═══ SOURCE RECORDS ═══

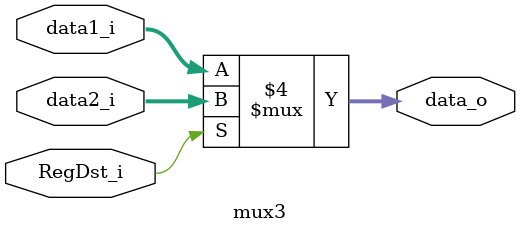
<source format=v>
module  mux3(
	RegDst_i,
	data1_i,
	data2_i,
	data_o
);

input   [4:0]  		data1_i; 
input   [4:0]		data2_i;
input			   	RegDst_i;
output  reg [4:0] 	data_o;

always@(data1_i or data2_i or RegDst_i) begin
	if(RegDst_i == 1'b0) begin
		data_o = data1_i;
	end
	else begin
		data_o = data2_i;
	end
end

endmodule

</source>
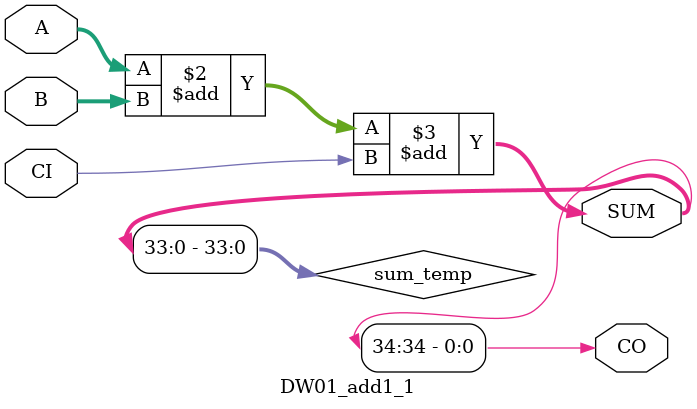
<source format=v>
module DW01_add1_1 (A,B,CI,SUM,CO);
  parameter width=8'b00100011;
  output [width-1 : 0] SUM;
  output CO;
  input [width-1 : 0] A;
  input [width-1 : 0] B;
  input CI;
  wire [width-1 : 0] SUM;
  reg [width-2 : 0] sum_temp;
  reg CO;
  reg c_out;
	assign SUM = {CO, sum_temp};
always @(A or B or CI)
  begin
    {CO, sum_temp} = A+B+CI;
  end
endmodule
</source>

═══

* **ASSIGNMENT**
When "width" shows up in a line of the material, report that line.

* **PROBLEM SOLUTION**
  parameter width=8'b00100011;
  output [width-1 : 0] SUM;
  input [width-1 : 0] A;
  input [width-1 : 0] B;
  wire [width-1 : 0] SUM;
  reg [width-2 : 0] sum_temp;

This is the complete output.